_AUSZUG_
◆ ◆ ◆ ◆
Video: Peugeot E-Ludix im Test - Wer braucht schon ein Auto?
Ihm fehlen zwar zwei Räder und Dach, dafür kann man mit diesem Roller in die Küche fahren
Kein Auto!!!!1111!EINS!!! Empörend, ja. Es handelt sich allerdings nicht um einen gewöhnlichen Roller, sondern um den Peugeot E-Ludix. Er fährt elektrisch und darf mit Autoführerschein (oder Führerscheinklasse M) gefahren werden. Dank 35 Newtonmetern und nur 88 Kilo saust er auch äußerst zügig nach vorne.
Auch wenn der E-Ludix neu ist, gibt es das Modell ohne "E" schon eine Weile. Beim Ludix der Vergangenheit handelte es sich um ein Modell in der 50-ccm-Klasse. In 15 Jahren verkaufte sich der Benzin-Ludix 250.000 Mal! Ein Bestseller der Franzosen. Auch Elektroroller im Allgemeinen sind kein Neuland für Peugeot. 1996 brachten sie bereits den Scoot'elec heraus. 2011 folgte der e-Vivacity.
Ob das neuste Modell überzeugt und ob man dafür womöglich das Auto stehen lässt, sehen Sie im Video. Auf jeden Fall fährt der E-Ludix unkompliziert. Selbst, wer noch nie Roller-Erfahrungen hatte kommt schnell damit zu Recht. Der Akku wiegt 11 Kilo und kann zum Aufladen entfernt werden. Das Ladegerät bringt es auf 2,25 Kilo und ist auf 500 W / 9 A ausgelegt.
Das bedeutet: Laden an der Haushaltssteckdose. Eine komplette Ladung dauert dort rund vier Stunden. 80 Prozent sind nach drei Stunden erreicht. Sowohl Akku als auch der Fünf-Pahsen-Elektromotor kommen von Zulieferer Bosch. Eine zusätzliche 12-Volt-Batterie betreibt die Scheinwerfer. Somit steht man auch bei geringer Restreichweite nicht im Dunklen.
◆ ◆ ◆ ◆
_DEINE AUFGABE_
Beantworte anhand des Textes über den Peugeot E-Ludix diese Fragen:
(a) Wie oft wurde der Benzin-Ludix in 15 Jahren verkauft?
(b) Wie viel wiegt der Akku?
(c) Wie lange dauert eine komplette Ladung an der Haushaltssteckdose?

_Dateneinträge_
◆ ◆ ◆ ◆
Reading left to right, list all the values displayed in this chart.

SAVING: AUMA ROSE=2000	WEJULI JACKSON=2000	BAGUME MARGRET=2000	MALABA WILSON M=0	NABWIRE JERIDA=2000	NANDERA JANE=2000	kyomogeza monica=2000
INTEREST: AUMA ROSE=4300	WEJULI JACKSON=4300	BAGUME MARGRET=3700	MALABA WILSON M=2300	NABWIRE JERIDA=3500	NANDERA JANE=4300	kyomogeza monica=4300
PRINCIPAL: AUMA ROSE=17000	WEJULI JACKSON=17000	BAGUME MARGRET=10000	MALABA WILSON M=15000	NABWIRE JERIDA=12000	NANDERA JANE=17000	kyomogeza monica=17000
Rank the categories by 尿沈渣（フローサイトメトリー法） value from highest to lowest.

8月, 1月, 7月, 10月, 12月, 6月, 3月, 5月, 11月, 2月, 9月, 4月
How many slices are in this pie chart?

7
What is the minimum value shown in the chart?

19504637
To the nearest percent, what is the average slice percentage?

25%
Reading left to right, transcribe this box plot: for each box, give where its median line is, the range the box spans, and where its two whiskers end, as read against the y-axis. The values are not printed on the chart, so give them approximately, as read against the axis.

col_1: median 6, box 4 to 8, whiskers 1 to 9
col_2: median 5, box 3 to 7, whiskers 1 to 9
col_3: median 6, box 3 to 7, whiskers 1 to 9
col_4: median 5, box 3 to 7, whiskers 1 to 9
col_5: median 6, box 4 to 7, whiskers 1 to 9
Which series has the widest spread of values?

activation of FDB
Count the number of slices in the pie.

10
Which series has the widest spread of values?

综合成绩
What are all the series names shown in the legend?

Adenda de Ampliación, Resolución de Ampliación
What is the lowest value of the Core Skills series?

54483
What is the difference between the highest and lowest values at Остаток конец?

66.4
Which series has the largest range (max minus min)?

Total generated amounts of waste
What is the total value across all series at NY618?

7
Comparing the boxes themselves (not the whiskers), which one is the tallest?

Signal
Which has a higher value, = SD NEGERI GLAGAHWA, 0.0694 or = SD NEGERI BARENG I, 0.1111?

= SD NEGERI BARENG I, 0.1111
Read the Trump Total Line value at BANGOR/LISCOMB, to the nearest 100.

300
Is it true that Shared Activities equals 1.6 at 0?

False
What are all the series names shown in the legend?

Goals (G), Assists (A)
◆ ◆ ◆ ◆
_LÖSUNG ZUR AUFGABE_
(a) 250.000 Mal
(b) 11 Kilo
(c) Rund vier Stunden